Passato di sprechi e futuro da inventare

L’odissea della Tirrenia potrebbe trovare il suo ultimo porto al Tribunale fallimentare. Mercoledì avrebbe dovuto essere siglata la «quasi privatizzazione» della problematica compagnia di navigazione alla holding Mediterranea (che vede come azionista di riferimento la Regione Sicilia), ma all’ultimo è stato chiesto un rinvio per «definire prima l’accordo con le controparti finanziarie di Tirrenia e Siremar» e si è quindi aperta la porta al commissariamento e all’istanza d’insolvenza. Forse è meglio così, dato che nella procedura di cessione dei traghetti di Stato le ombre non mancavano.
Facciamo un passo indietro: la Tirrenia, forse più di Alitalia, rappresenta un esempio delle assurdità che hanno caratterizzato alcune partecipazioni statali negli ultimi decenni. Gestita sin dagli anni ’80 dal più fenomenale tra i boiardi di Stato, tale Franco Pecorini, Gentiluomo di sua Santità, che ha seppellito quasi 20 governi di qualsiasi colore rimanendo sempre saldissimo al timone dei «suoi» traghetti. I risultati sono palesi; difficile dire quanti denari pubblici si sia mangiata la Tirrenia in questi anni, ma è probabile che non si vada troppo lontano dai 2 miliardi, cifra con cui si potrebbe comprare 10 volte l’altra grande compagnia del Mediterraneo, la greca Minoan Lines. Anche senza voler infierire con i finanziamenti a fondo perduto, vanno ricordate come «medaglie» alcune scelte manageriali che hanno dell’incredibile: basti pensare alla disavventura dei traghetti veloci. L’idea accendeva la fantasia, si sarebbero potuti dimezzare i tempi di traversata per la Sardegna viaggiando su una specie di gigantesco motoscafo con auto al seguito, utilizzando lo stesso tipo di propulsione con cui il prototipo «Destriero» conquistò il Nastro Azzurro per la più veloce traversata dell’Atlantico. Andò malissimo. I primi due esemplari avevano il «piccolo» difetto di non poter navigare in modo tollerabile con il mare mosso e vennero rapidamente messi in soffitta; gli altri quattro, le più grandi navi veloci del mondo, battezzati con i più aggressivi nomi latini delle costellazioni, avevano lo sgradevole difetto di consumare un oceano di carburante: al minuto circa sette volte di più di un traghetto normale, si andava verso i 100mila litri di gasolio per ogni traversata (sola andata). Il risultato è che i traghetti superveloci, costati 55 milioni ciascuno, sono sparsi ad arrugginire in vari porti con il contribuente che ne paga graziosamente l’ormeggio, l’assicurazione e un mini equipaggio che ci sverna sopra e periodicamente li riavvia. Intanto i passeggeri sono costretti a utilizzare capolavori come le vecchie navi della serie «strade romane» che vanno per i 30 anni e che in alcuni casi hanno subito esperimenti degni di Frankenstein, con ponti rialzati e controcarene aggiunte perché la modifica ne aveva compromesso la stabilità. Una di queste navi, la Clodia, ieri si è distinta per aver lasciato sotto il sole 3mila persone a Civitavecchia a causa di un guasto.

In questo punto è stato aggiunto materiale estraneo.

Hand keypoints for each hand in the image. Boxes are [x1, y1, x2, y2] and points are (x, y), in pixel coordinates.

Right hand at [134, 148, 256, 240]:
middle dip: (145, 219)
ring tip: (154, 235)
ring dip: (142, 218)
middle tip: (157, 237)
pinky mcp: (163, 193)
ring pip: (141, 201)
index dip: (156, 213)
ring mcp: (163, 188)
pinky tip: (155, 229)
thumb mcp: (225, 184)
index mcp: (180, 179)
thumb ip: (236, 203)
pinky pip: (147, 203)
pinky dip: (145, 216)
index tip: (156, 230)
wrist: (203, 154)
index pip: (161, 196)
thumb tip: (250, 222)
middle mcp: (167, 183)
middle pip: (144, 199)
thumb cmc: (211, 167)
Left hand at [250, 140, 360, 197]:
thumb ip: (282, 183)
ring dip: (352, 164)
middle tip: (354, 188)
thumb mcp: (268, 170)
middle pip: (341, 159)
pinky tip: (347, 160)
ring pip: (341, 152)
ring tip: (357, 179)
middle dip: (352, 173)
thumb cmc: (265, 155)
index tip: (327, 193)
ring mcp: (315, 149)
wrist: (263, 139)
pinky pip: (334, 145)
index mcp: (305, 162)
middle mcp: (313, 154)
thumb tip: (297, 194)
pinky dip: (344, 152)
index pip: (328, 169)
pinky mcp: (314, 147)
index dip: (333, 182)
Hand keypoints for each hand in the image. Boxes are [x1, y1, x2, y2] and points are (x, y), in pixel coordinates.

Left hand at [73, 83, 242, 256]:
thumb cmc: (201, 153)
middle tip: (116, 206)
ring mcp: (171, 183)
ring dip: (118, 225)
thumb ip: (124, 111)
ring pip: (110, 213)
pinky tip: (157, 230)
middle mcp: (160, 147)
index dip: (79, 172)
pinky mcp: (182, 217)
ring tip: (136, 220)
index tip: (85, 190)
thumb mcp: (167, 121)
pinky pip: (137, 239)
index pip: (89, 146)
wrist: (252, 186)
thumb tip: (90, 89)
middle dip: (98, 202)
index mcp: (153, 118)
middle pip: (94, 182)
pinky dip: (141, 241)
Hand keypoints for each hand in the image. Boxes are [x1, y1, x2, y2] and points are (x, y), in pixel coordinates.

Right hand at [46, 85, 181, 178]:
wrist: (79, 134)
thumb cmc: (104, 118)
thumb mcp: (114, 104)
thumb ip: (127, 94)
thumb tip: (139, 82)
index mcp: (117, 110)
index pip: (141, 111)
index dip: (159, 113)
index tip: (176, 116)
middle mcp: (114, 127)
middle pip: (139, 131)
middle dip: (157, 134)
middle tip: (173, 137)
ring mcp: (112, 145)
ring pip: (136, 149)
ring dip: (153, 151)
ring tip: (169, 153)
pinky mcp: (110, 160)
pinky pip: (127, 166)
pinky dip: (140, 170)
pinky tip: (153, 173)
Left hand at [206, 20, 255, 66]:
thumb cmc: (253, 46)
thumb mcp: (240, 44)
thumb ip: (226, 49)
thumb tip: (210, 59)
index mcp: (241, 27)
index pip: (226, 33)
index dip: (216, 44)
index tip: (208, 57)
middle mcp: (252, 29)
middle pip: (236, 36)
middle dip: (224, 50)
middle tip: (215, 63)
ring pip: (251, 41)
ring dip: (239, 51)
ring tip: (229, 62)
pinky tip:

Certo, a voler guardare il mondo con gli occhialini rosa, si potrebbe dire che l’Alitalia e le Fs non hanno in passato tratto grande giovamento dalla rotazione dei vertici, e l’inamovibilità del vertice Tirrenia almeno ci ha risparmiato le buonuscite milionarie che andavano tanto di moda nelle altre disastrate aziende statali. Si potrebbe anche dire che gli esperimenti navali sballati furono commissionati a Fincantieri e che, quindi, lo Stato in parte fagocitava con la sinistra quello che sprecava con la destra, il tutto condito con le solite scuse del «territorio disagiato» e della salita imprevista del petrolio, tuttavia non si tratta certo di una storia di cui andare fieri. Se il passato, però, è stato oscuro, il futuro non si prospetta luminoso: la proposta di Mediterranea Holding non è ancora ufficialmente tramontata, ma come sia possibile che la Regione Sicilia abbia le carte in regola e la tradizione di rigore per risanare una compagnia affossata dagli sprechi è un mistero.


Certo, spinti dall’Europa bisognava venire a una soluzione e altri acquirenti non ne sono saltati fuori nonostante una dote principesca (1,4 miliardi!) di aiuti di Stato, ma sarebbe meglio essere sicuri che anche in questo caso i compratori non stiano pensando a mangiare la torta, puntando poi a lasciare il conto sul solito tavolo. Magari il rinvio e il successivo commissariamento possono essere una buona occasione per controllare anche le virgole.